George Soros ha un talento speciale per far soldi, e questo è arcinoto da quando nel 1992 guadagnò un miliardo di dollari scommettendo contro la sterlina. Ma anche per associare il suo nome a buone cause, come per esempio l'apertura dei paesi ex comunisti dell'Europa centrale, dove è nato. Spesso ci prova gusto a combinare l'una finalità all'altra.
Lo scorso fine settimana, l'ex re degli hedge fund ha annunciato di voler investire più di un miliardo di dollari in tecnologie per l'energia pulita, una causa, dice, alla quale lo ha convertito l'ex vicepresidente Usa, Al Gore. «Cercherò opportunità per far utili - ha dichiarato Soros - ma insisterò perché i progetti nei quali investo forniscano un contributo reale a risolvere il problema dei cambiamenti climatici». Per dimostrare la sua dedizione, si è impegnato anche a finanziare, con 10 milioni di dollari l'anno per dieci anni, una fondazione battezzata Climate Policy Initiative.
Soros non è l'unico investitore ad aver pensato all'energia pulita. Gli investimenti di venture capital in questo settore, dall'energia solare all'eolico, dai biocarburanti alle auto elettriche, hanno goduto di un vero boom nel 2008, fino a toccare gli 8,4 miliardi di dollari nel mondo, e, dopo una flessione a inizio 2009 a causa della crisi finanziaria, si stanno già riprendendo brillantemente. La "clean tech", la tecnologia pulita, rappresenta oggi oltre un quarto di tutti gli investimenti dei venture capitalist e ha superato le biotecnologie. Tanti sono i fondi a caccia di investimenti redditizi che qualche esperto del settore ha cominciato a chiedersi se non siamo anche qui in presenza di una bolla in formazione. La "gelata" degli investimenti nell'eolico quando il prezzo del petrolio è crollato è servita da ammonimento. Ma diamo atto a Soros della sua abilità di investitore e della sua capacità di anticipare i problemi, come il recente credit crunch.
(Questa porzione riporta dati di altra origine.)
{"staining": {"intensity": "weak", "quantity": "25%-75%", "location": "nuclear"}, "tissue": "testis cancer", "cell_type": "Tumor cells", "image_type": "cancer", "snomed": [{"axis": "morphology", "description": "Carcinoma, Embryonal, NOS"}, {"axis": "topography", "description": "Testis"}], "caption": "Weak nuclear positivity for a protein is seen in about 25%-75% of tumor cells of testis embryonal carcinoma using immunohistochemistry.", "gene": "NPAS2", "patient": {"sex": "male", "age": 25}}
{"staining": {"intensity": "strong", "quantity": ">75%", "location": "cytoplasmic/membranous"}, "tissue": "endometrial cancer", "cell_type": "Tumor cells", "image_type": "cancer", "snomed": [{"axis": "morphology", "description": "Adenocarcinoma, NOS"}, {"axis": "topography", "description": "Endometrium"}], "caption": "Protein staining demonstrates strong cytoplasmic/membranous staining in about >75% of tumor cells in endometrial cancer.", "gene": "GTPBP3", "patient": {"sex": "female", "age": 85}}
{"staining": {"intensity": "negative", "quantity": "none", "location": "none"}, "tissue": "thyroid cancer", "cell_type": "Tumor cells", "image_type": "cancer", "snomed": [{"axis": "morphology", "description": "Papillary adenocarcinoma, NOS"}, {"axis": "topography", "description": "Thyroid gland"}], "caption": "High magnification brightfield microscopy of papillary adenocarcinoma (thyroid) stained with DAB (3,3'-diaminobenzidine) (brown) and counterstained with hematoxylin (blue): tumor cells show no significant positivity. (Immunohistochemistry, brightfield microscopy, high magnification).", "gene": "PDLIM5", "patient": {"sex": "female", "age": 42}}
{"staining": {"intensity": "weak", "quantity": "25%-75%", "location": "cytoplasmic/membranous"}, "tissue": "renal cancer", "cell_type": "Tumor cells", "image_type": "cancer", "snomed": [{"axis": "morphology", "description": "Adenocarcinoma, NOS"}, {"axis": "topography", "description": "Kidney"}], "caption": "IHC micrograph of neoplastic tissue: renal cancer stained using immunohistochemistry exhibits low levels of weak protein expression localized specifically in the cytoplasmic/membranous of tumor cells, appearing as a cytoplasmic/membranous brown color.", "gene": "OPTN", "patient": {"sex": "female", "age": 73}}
Piuttosto c'è da interrogarsi sul ruolo che il finanziere e filantropo vuol giocare con la sua fondazione. L'obiettivo dichiarato è consigliare i governi, suggerire politiche in materia di tecnologia verde, vigilare sulla loro attuazione. Non si tratta di un aspetto secondario, perché molti degli investimenti nel settore si basano sul presupposto che saranno i governi a fornire gran parte dei finanziamenti, degli incentivi, delle garanzie per sviluppare energia pulita. Molti paesi, dagli Stati Uniti all'Australia, alla Germania, hanno già inserito norme "verdi", finanziate con miliardi di dollari, nei loro piani di stimolo per il rilancio dell'economia, e gran parte di questi non sono ancora stati spesi. Senz'altro la Climate Policy Initiative, «chiamata a proteggere l'interesse pubblico», non potrà che consigliarli a fare di più.
Soros, insomma, siederà da entrambe le parti del tavolo. Quasi più facile della scommessa a senso unico contro la sterlina.